WORK TO BE COMPLETED =>
Repeat each line of the data exactly as written.

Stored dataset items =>
BEGIN

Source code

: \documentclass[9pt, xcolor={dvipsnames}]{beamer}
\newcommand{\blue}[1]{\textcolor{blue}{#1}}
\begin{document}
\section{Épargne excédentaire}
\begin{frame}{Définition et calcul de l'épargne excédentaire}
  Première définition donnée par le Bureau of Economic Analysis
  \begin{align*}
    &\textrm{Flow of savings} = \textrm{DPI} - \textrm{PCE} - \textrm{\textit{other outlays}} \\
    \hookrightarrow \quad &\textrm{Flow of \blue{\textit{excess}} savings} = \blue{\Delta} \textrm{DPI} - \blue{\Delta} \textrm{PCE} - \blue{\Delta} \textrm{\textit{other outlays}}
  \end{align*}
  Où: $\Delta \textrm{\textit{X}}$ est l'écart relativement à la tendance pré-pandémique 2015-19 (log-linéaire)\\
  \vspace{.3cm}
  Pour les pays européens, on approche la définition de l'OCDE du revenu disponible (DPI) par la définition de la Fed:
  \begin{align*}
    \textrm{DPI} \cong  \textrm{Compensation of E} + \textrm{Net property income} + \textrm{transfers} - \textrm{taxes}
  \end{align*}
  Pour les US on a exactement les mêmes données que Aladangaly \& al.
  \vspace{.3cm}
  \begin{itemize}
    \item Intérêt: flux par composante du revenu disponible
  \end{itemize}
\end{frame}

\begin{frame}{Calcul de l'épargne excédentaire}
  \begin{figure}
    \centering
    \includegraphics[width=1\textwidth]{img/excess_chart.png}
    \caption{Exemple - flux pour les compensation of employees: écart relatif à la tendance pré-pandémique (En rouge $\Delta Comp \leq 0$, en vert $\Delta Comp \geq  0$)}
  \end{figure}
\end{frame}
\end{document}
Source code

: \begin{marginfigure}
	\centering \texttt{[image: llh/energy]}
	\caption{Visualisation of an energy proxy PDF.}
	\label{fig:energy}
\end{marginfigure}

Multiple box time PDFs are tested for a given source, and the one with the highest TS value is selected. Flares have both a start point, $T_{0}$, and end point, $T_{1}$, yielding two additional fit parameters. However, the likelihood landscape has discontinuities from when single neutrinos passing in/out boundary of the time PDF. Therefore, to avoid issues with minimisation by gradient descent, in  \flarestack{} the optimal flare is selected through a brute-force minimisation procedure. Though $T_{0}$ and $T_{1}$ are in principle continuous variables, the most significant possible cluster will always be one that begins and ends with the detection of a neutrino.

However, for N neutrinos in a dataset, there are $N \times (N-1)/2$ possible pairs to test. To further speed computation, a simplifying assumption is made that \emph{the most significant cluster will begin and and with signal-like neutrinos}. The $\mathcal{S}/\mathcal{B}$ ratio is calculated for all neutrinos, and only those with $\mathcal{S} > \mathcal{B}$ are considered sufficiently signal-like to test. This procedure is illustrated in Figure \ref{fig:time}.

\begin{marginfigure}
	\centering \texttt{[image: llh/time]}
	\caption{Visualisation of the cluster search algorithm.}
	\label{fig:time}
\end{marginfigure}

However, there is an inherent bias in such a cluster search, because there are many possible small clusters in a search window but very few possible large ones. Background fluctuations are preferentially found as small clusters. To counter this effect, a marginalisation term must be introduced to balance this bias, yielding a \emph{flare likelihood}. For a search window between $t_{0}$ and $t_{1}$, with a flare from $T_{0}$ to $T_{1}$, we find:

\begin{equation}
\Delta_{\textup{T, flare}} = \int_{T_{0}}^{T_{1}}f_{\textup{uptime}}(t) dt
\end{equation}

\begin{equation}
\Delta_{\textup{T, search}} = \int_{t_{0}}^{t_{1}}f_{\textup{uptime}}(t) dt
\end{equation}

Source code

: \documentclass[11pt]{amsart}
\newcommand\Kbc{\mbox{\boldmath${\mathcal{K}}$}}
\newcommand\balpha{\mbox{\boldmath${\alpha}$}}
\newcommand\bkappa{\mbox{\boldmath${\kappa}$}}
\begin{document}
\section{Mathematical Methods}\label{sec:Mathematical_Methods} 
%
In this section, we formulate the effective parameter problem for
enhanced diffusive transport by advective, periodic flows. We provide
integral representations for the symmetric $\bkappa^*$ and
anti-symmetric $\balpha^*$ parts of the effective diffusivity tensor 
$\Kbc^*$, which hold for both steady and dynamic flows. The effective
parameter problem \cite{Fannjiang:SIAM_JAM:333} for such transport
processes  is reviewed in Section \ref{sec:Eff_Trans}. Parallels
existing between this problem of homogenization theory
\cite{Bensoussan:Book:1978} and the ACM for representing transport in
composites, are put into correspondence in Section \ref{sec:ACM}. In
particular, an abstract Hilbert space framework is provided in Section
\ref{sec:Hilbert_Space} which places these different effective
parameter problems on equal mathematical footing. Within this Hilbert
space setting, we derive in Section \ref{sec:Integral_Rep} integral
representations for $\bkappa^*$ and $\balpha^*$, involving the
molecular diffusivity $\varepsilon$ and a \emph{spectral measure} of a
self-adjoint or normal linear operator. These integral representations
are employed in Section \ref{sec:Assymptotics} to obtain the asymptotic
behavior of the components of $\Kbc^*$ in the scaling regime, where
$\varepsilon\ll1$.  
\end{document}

END

TASK ANSWER =>
Source code

: \documentclass[9pt, xcolor={dvipsnames}]{beamer}
\newcommand{\blue}[1]{\textcolor{blue}{#1}}
\begin{document}
\section{Épargne excédentaire}
\begin{frame}{Définition et calcul de l'épargne excédentaire}
  Première définition donnée par le Bureau of Economic Analysis
  \begin{align*}
    &\textrm{Flow of savings} = \textrm{DPI} - \textrm{PCE} - \textrm{\textit{other outlays}} \\
    \hookrightarrow \quad &\textrm{Flow of \blue{\textit{excess}} savings} = \blue{\Delta} \textrm{DPI} - \blue{\Delta} \textrm{PCE} - \blue{\Delta} \textrm{\textit{other outlays}}
  \end{align*}
  Où: $\Delta \textrm{\textit{X}}$ est l'écart relativement à la tendance pré-pandémique 2015-19 (log-linéaire)\\
  \vspace{.3cm}
  Pour les pays européens, on approche la définition de l'OCDE du revenu disponible (DPI) par la définition de la Fed:
  \begin{align*}
    \textrm{DPI} \cong  \textrm{Compensation of E} + \textrm{Net property income} + \textrm{transfers} - \textrm{taxes}
  \end{align*}
  Pour les US on a exactement les mêmes données que Aladangaly \& al.
  \vspace{.3cm}
  \begin{itemize}
    \item Intérêt: flux par composante du revenu disponible
  \end{itemize}
\end{frame}

\begin{frame}{Calcul de l'épargne excédentaire}
  \begin{figure}
    \centering
    \includegraphics[width=1\textwidth]{img/excess_chart.png}
    \caption{Exemple - flux pour les compensation of employees: écart relatif à la tendance pré-pandémique (En rouge $\Delta Comp \leq 0$, en vert $\Delta Comp \geq  0$)}
  \end{figure}
\end{frame}
\end{document}
Source code

: \begin{marginfigure}
	\centering \texttt{[image: llh/energy]}
	\caption{Visualisation of an energy proxy PDF.}
	\label{fig:energy}
\end{marginfigure}

Multiple box time PDFs are tested for a given source, and the one with the highest TS value is selected. Flares have both a start point, $T_{0}$, and end point, $T_{1}$, yielding two additional fit parameters. However, the likelihood landscape has discontinuities from when single neutrinos passing in/out boundary of the time PDF. Therefore, to avoid issues with minimisation by gradient descent, in  \flarestack{} the optimal flare is selected through a brute-force minimisation procedure. Though $T_{0}$ and $T_{1}$ are in principle continuous variables, the most significant possible cluster will always be one that begins and ends with the detection of a neutrino.

However, for N neutrinos in a dataset, there are $N \times (N-1)/2$ possible pairs to test. To further speed computation, a simplifying assumption is made that \emph{the most significant cluster will begin and and with signal-like neutrinos}. The $\mathcal{S}/\mathcal{B}$ ratio is calculated for all neutrinos, and only those with $\mathcal{S} > \mathcal{B}$ are considered sufficiently signal-like to test. This procedure is illustrated in Figure \ref{fig:time}.

\begin{marginfigure}
	\centering \texttt{[image: llh/time]}
	\caption{Visualisation of the cluster search algorithm.}
	\label{fig:time}
\end{marginfigure}

However, there is an inherent bias in such a cluster search, because there are many possible small clusters in a search window but very few possible large ones. Background fluctuations are preferentially found as small clusters. To counter this effect, a marginalisation term must be introduced to balance this bias, yielding a \emph{flare likelihood}. For a search window between $t_{0}$ and $t_{1}$, with a flare from $T_{0}$ to $T_{1}$, we find:

\begin{equation}
\Delta_{\textup{T, flare}} = \int_{T_{0}}^{T_{1}}f_{\textup{uptime}}(t) dt
\end{equation}

\begin{equation}
\Delta_{\textup{T, search}} = \int_{t_{0}}^{t_{1}}f_{\textup{uptime}}(t) dt
\end{equation}

Source code

: \documentclass[11pt]{amsart}
\newcommand\Kbc{\mbox{\boldmath${\mathcal{K}}$}}
\newcommand\balpha{\mbox{\boldmath${\alpha}$}}
\newcommand\bkappa{\mbox{\boldmath${\kappa}$}}
\begin{document}
\section{Mathematical Methods}\label{sec:Mathematical_Methods} 
%
In this section, we formulate the effective parameter problem for
enhanced diffusive transport by advective, periodic flows. We provide
integral representations for the symmetric $\bkappa^*$ and
anti-symmetric $\balpha^*$ parts of the effective diffusivity tensor 
$\Kbc^*$, which hold for both steady and dynamic flows. The effective
parameter problem \cite{Fannjiang:SIAM_JAM:333} for such transport
processes  is reviewed in Section \ref{sec:Eff_Trans}. Parallels
existing between this problem of homogenization theory
\cite{Bensoussan:Book:1978} and the ACM for representing transport in
composites, are put into correspondence in Section \ref{sec:ACM}. In
particular, an abstract Hilbert space framework is provided in Section
\ref{sec:Hilbert_Space} which places these different effective
parameter problems on equal mathematical footing. Within this Hilbert
space setting, we derive in Section \ref{sec:Integral_Rep} integral
representations for $\bkappa^*$ and $\balpha^*$, involving the
molecular diffusivity $\varepsilon$ and a \emph{spectral measure} of a
self-adjoint or normal linear operator. These integral representations
are employed in Section \ref{sec:Assymptotics} to obtain the asymptotic
behavior of the components of $\Kbc^*$ in the scaling regime, where
$\varepsilon\ll1$.  
\end{document}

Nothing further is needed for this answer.